Comparative Study of Wavelets and Contourlets Techniques Applied to ALSAT-2 Algerian Satellite Image Fusion
Smara, Youcef; Ourabia, Soumya
USTHB, Faculty of Electronics and Computer sciences, ALGERIA
In many remote sensing and mapping applications, the fusion of panchromatic and multispectral images is an important issue. Several techniques and software tools for fusing images have been developed. The well-known methods include the Brovey method, the intensity-hue-saturation (IHS) color model, and principal component analysis (PCA). However, a limitation of these methods is that some distortion occurs in the spectral characteristics of the original multispectral images. Intensity-Hue-Saturation(IHS) transform which always distorts the spectral features, High Pass Filter (HPF) method and Principle Component Analysis (PCA) which lose the physical features of the source images. Some approaches are based on multiresolution decomposition, such as Laplacian pyramid and wavelet transform. But Laplacian pyramid increase the amount of the data. Recently, developments in wavelet analysis have provided a potential solution to this problem. Wavelet-based image fusion method provides high spectral quality of the fused satellite images. However, the fused image by Wavelets have much less spatial information than those by the Brovey, IHS, and PCA methods.

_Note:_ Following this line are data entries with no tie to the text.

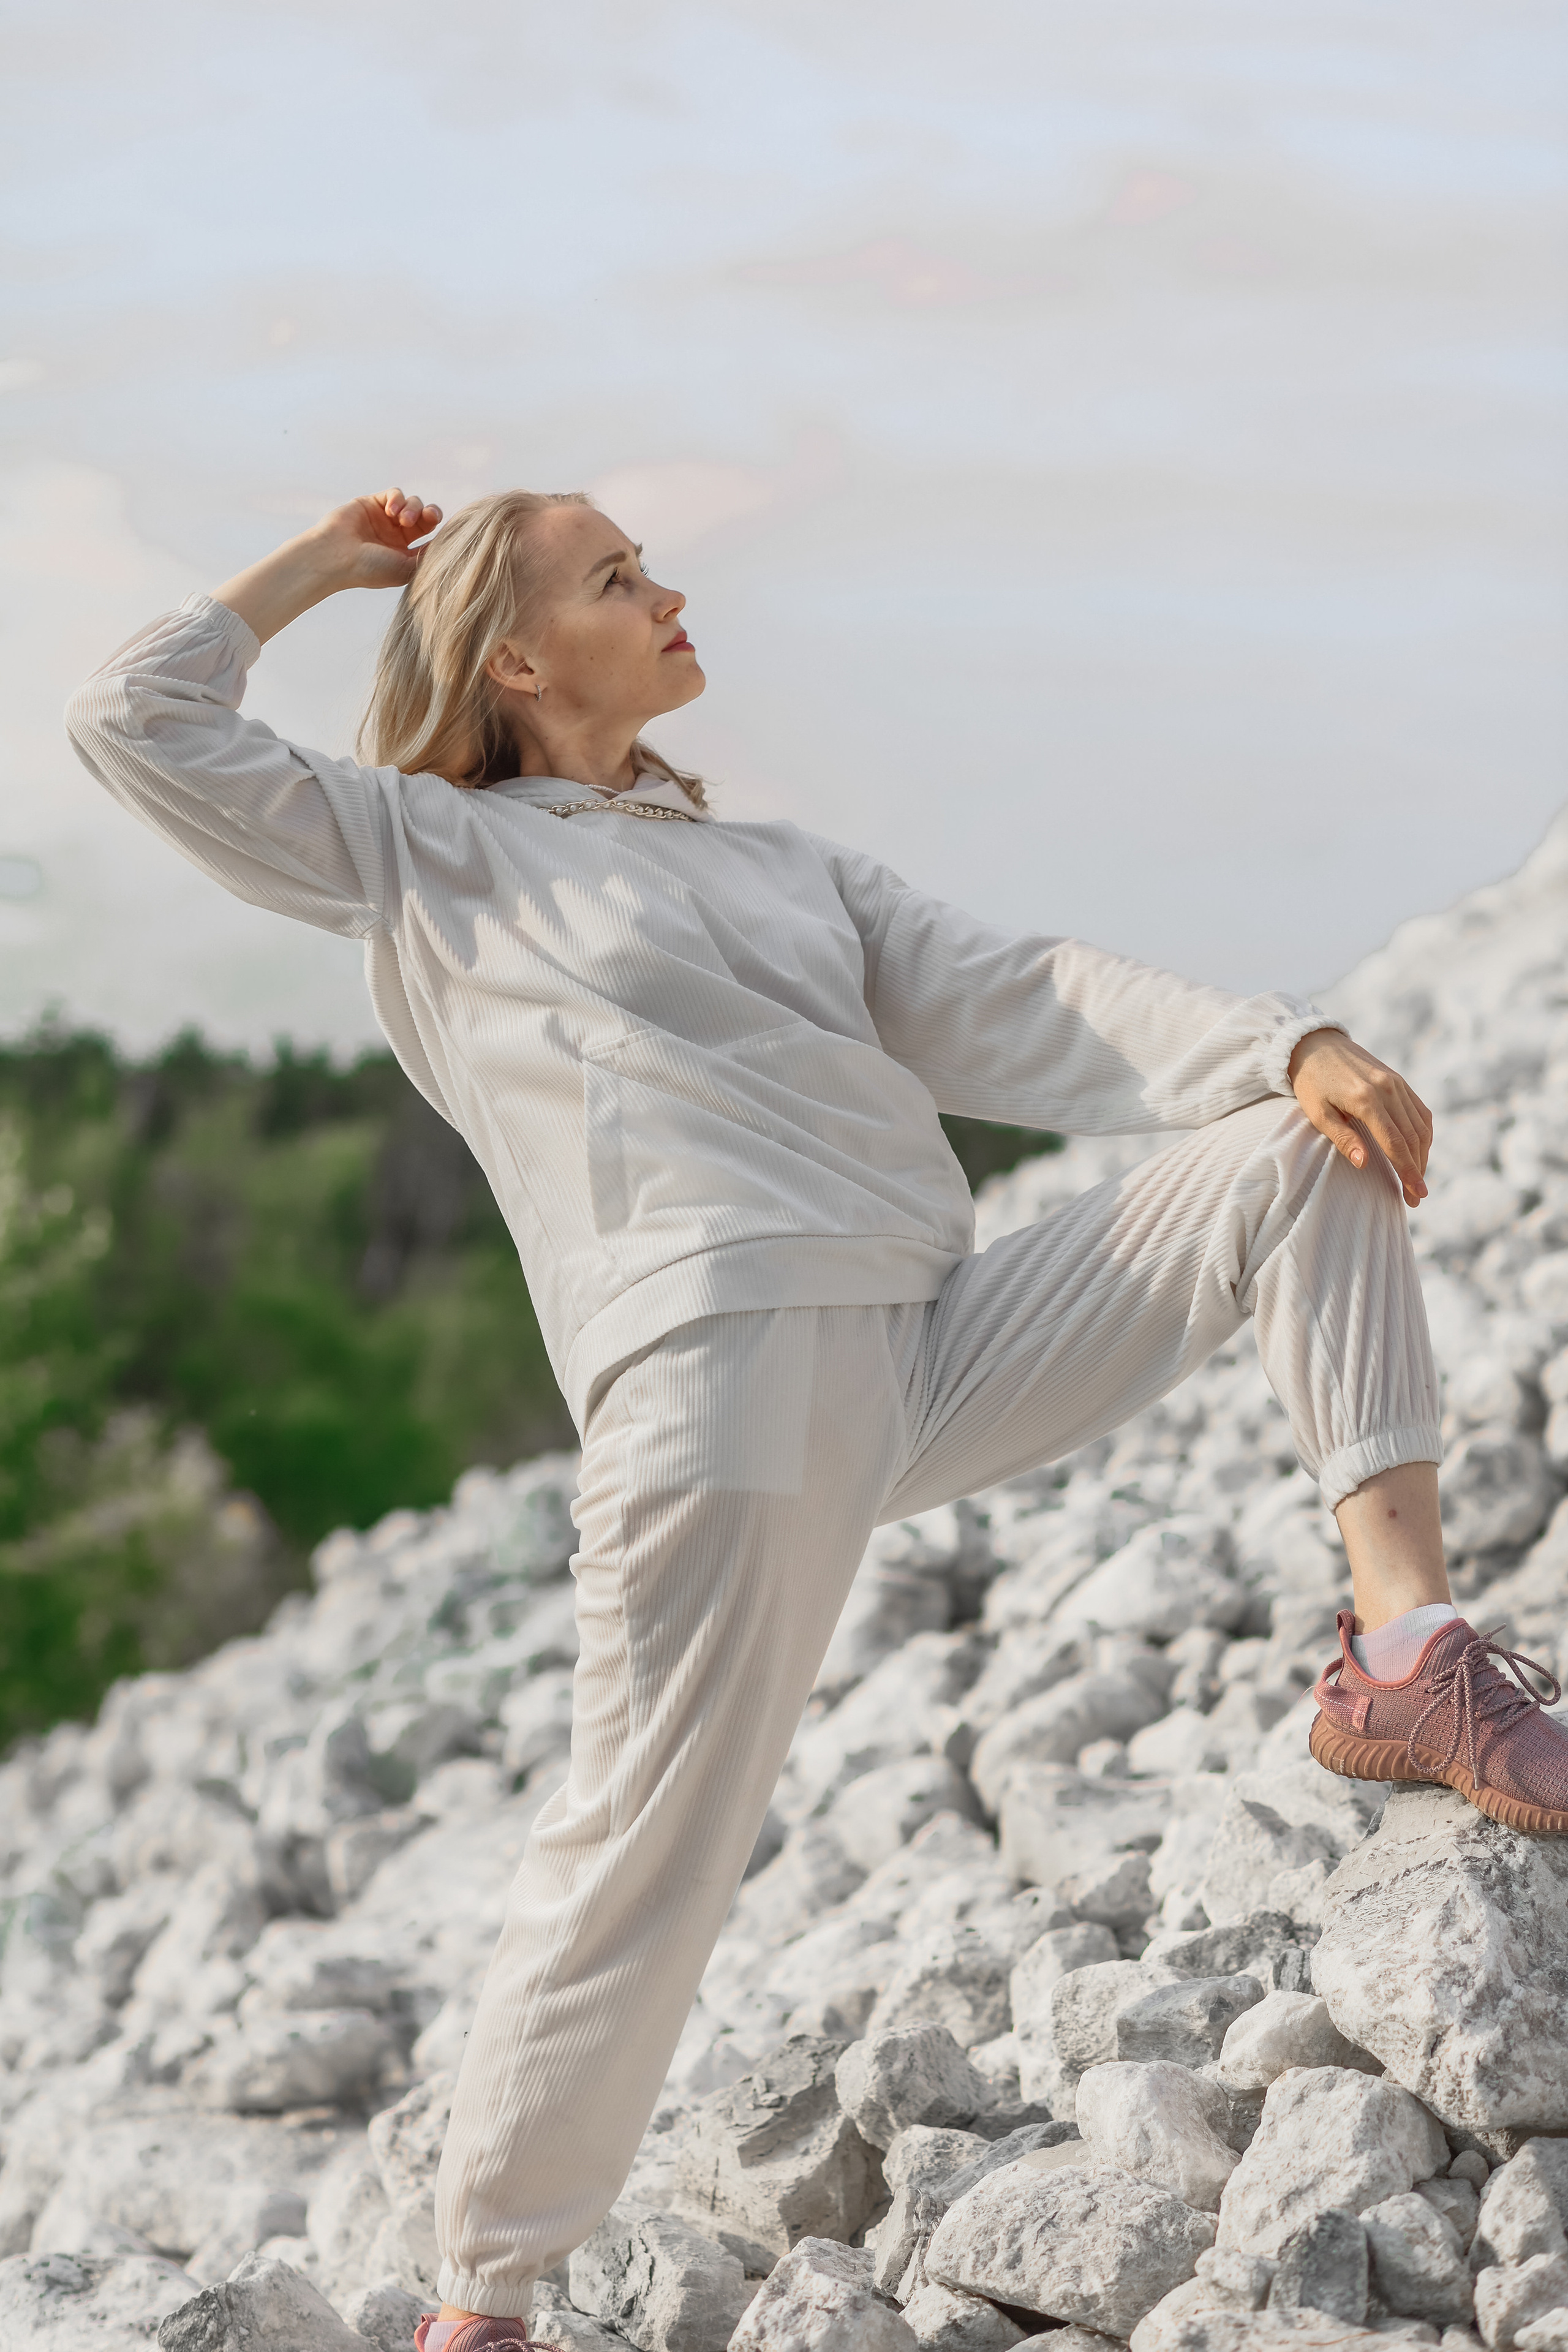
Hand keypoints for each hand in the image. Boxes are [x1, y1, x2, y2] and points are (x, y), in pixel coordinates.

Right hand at [307, 487, 443, 591]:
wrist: (336, 557)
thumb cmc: (370, 569)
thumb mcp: (407, 569)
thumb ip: (429, 558)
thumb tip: (452, 545)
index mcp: (405, 555)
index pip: (432, 539)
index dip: (443, 532)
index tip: (449, 532)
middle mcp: (396, 537)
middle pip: (425, 518)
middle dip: (432, 514)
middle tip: (430, 517)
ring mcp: (384, 519)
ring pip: (412, 503)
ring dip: (413, 508)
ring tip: (402, 519)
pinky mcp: (371, 503)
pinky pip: (394, 494)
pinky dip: (398, 498)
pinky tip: (392, 510)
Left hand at [1288, 1029, 1431, 1207]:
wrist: (1315, 1044)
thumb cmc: (1311, 1082)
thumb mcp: (1317, 1113)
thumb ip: (1342, 1139)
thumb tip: (1364, 1164)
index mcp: (1366, 1099)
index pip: (1395, 1144)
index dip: (1407, 1172)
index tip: (1415, 1196)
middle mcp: (1388, 1089)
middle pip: (1412, 1138)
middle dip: (1416, 1171)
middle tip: (1415, 1198)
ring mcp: (1397, 1083)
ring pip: (1421, 1126)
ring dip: (1423, 1155)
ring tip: (1416, 1179)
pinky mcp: (1399, 1080)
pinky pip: (1420, 1111)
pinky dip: (1423, 1135)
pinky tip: (1418, 1152)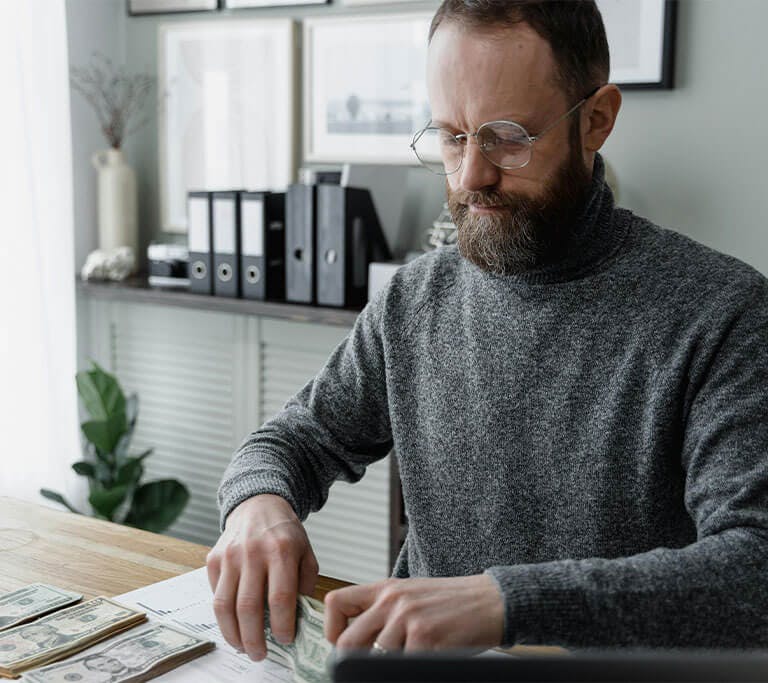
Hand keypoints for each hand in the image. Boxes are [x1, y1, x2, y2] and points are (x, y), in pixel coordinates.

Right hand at [206, 494, 318, 660]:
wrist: (259, 505)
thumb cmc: (285, 533)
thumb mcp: (306, 553)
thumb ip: (304, 584)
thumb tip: (298, 619)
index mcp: (282, 551)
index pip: (280, 598)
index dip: (282, 626)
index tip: (285, 640)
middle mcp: (253, 553)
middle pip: (249, 607)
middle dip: (254, 638)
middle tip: (260, 654)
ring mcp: (230, 555)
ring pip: (225, 605)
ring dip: (233, 634)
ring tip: (243, 647)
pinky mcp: (214, 559)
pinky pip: (215, 595)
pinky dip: (223, 615)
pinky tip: (233, 624)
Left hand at [324, 575, 503, 651]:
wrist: (490, 601)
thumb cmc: (452, 602)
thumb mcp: (411, 595)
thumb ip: (383, 611)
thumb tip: (356, 641)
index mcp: (385, 589)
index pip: (336, 602)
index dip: (332, 629)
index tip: (339, 644)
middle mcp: (392, 600)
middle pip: (347, 641)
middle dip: (353, 661)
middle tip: (368, 665)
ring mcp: (407, 619)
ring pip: (376, 658)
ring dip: (392, 665)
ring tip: (414, 654)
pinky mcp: (425, 638)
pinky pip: (403, 666)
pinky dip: (414, 666)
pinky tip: (430, 656)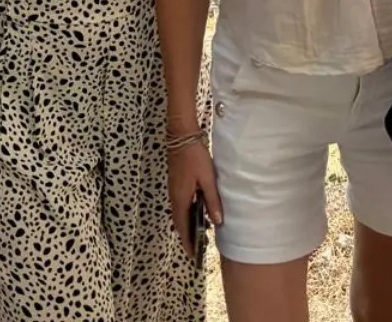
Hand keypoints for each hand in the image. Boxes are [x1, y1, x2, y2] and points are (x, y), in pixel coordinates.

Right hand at [167, 139, 221, 257]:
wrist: (181, 135)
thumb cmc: (195, 157)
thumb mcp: (207, 179)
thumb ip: (212, 200)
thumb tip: (217, 222)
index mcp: (180, 199)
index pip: (182, 227)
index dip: (188, 242)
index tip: (193, 256)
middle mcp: (174, 197)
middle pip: (179, 222)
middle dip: (187, 236)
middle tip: (197, 248)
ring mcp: (173, 189)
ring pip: (179, 213)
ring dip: (187, 224)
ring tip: (200, 233)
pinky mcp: (175, 183)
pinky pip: (180, 204)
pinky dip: (187, 213)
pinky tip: (197, 211)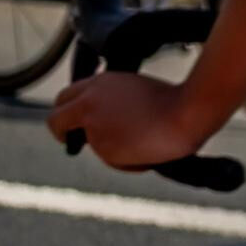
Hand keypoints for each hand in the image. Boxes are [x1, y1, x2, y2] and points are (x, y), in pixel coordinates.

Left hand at [52, 68, 214, 172]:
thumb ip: (110, 100)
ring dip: (111, 148)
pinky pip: (112, 160)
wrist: (188, 114)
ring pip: (92, 145)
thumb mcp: (135, 89)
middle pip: (57, 121)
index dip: (67, 111)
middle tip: (78, 139)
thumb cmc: (174, 99)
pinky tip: (148, 150)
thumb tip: (100, 117)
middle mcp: (89, 104)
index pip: (64, 97)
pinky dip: (128, 161)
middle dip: (66, 132)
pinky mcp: (105, 149)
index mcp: (97, 84)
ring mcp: (94, 128)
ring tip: (143, 140)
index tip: (74, 121)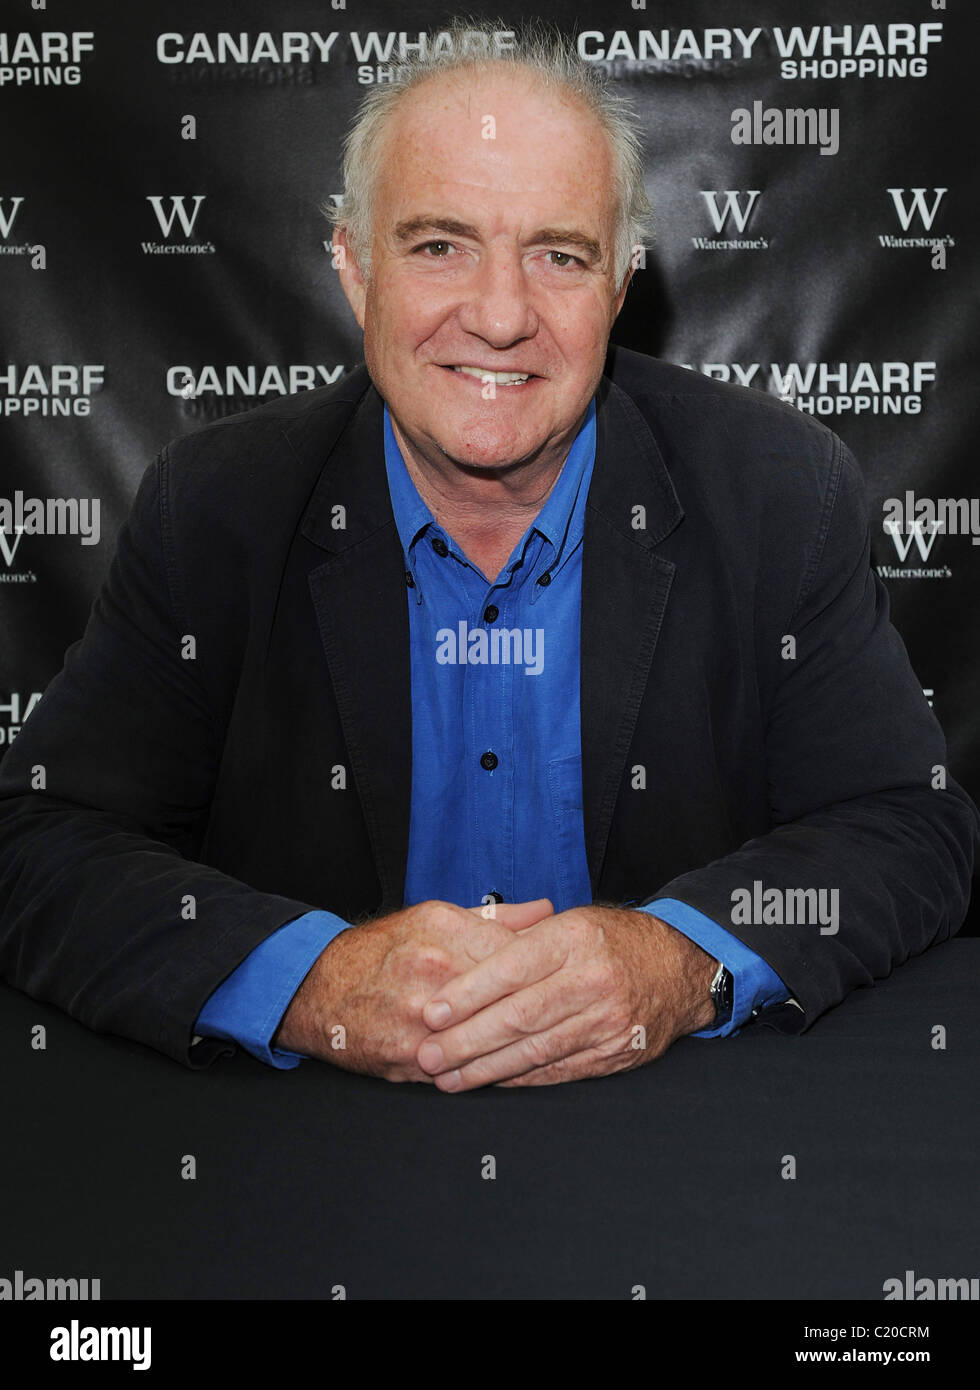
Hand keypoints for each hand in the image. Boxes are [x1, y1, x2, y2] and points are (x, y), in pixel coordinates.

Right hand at [272, 897, 553, 1079]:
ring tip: (551, 1050)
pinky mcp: (408, 1058)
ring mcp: (421, 1021)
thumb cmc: (382, 950)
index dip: (549, 972)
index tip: (569, 980)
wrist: (320, 987)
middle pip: (509, 1000)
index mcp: (445, 934)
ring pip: (490, 1041)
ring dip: (522, 1049)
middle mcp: (434, 974)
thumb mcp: (435, 916)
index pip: (518, 955)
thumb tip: (547, 912)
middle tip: (570, 1019)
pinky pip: (463, 1071)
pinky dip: (489, 1073)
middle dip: (543, 1012)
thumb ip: (495, 918)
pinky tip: (513, 1072)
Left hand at [416, 906, 718, 1089]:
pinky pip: (558, 1070)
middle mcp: (592, 979)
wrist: (678, 966)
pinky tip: (490, 1081)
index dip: (468, 994)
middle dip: (466, 1040)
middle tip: (428, 1055)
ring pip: (535, 1050)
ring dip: (485, 1068)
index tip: (433, 1013)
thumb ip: (517, 938)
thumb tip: (458, 956)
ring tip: (447, 1077)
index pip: (512, 968)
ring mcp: (606, 1020)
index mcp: (573, 938)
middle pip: (519, 1016)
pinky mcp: (614, 1053)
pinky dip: (520, 1078)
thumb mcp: (568, 922)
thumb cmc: (609, 940)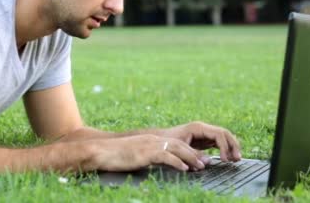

In this communication, we describe and study another digital implementation, namely, the contoulet transform. The contoulet transform is a new image decomposition scheme that provides sparse representation of the data, constructed by combining two successive stages, applying in first a Laplacian pyramidal decomposition followed by a directional filter bank. This non-linear approach is designed to give a good representation of the geometrical content of the image. Recently, the Stationary version of the Contourlet Transform (SCT) has been proposed because of its ability to give an asymptotic optimal representation of edges and contours in image by virtue of its property of good multiresolution, shift-invariance, and high directionality.
In this paper, we propose a comparative study between fusion methods implemented in our laboratory :
- Transformations in colorimetric field: the IHS transform (Intensity, Hue and saturation) and the INR transform (Intensity Normalized Report),
- Combination between the SCT and the IHS transform in his variant technique to present the intensity ,
- Combination between the wavelet transform and the IHS transform in one hand and the stationary wavelet transform (SCT) using the "A trous" algorithm, with the INR transform in the other hand.
In order to obtain results with spatial improvement and minimum loss of spectral characteristics, the studied methods have been tested on images getting by ALSAT 2A algerian satellite and covering an area of Algiers town (Algeria). In our study, we adopt the following statistic indexes to performance, to evaluate the spatial and spectral quality of the synthetic images such as: the mean value, the standard deviation, the entropy, the average gradient, the correlation coefficient, the spectrum distortion, the weighted fusion quality index, and the edge-dependent fusion quality index.
Based on the experimental results obtained from these methods, we noticed that the propose methods based on the SCT preserve well the spectral information of the original multispectral image and gives more spatial characteristics to the synthetic image because of her ability to detect edges and contours in the Pan component, and by the use of the fusion rule, that allows us to see the injection of structures by the increasing clarity of the synthetic fused image.